🤖 AI Summary
This work addresses the bottleneck in Reinforcement Learning from Verifiable Rewards (RLVR) for training language agents, where high-quality tasks rely heavily on costly and non-scalable manual curation. We propose a gated filtering approach for synthetic task augmentation that automatically generates and selects high-quality synthetic tasks to replace additional human-authored ones, requiring only a small set of human-curated benchmark tasks as seed data. For the first time, we quantify the cost-adjusted substitution rate (ρ_cost) between synthetic and human-authored tasks and validate our method across ten diverse benchmarks spanning code generation, instruction following, reasoning, and multi-turn agent interaction.

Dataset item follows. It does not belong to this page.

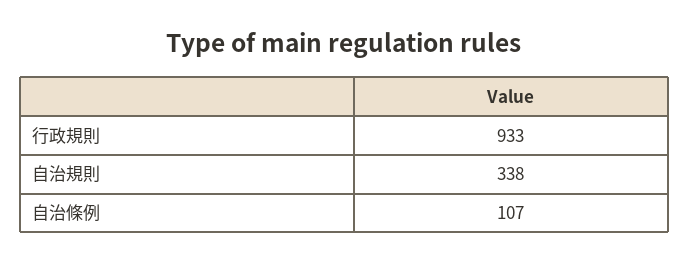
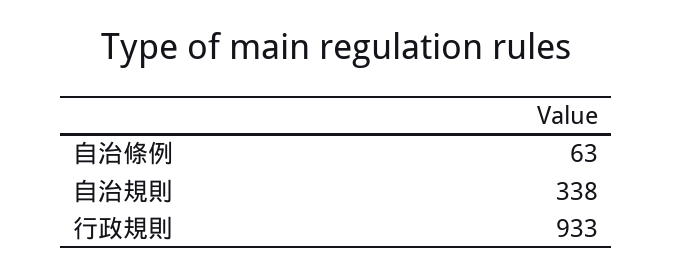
自治條例: 107 -> 63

Experimental results demonstrate that our approach achieves 1.4× to 11.6× improvement in cost efficiency while maintaining overall generalization performance.
📝 Abstract
The supply of high-quality training tasks is a central bottleneck for reinforcement learning from verifiable rewards (RLVR) on agentic language models. Each task requires a sandboxed setup, a prompt, and a hand-authored reward function, and only tasks that pass a quality bar produce useful training signal. Hand-curation at this quality bar does not scale economically to the task counts effective RL training requires, and the substitution rate between automatically generated task variants and human-authored ones is not yet established. We investigate using pre-specified, gate-filtered augmentations of a small hand-authored base as a substitute for additional human curation during RLVR. We formalize the cost-adjusted trade rate $ρ_{\text{cost}}$ between augmented and human-authored tasks, measure it through a controlled ablation across training corpora with varying augmentation share, and characterize the end-to-end economics of the augmentation pipeline. Substituting augmented content for additional human-authored tasks retains aggregate held-out generalization on a ten-benchmark suite spanning code, instruction following, reasoning, and multi-turn agentic function-calling. The cost-adjusted trade rate $ρ_{\text{cost}}$ between gated synthetic and human-authored RLVR tasks stays in $[1.4\times, 11.6\times]$ across the plausible $c_{\text{human}}/c_{\text{aug}}$ range.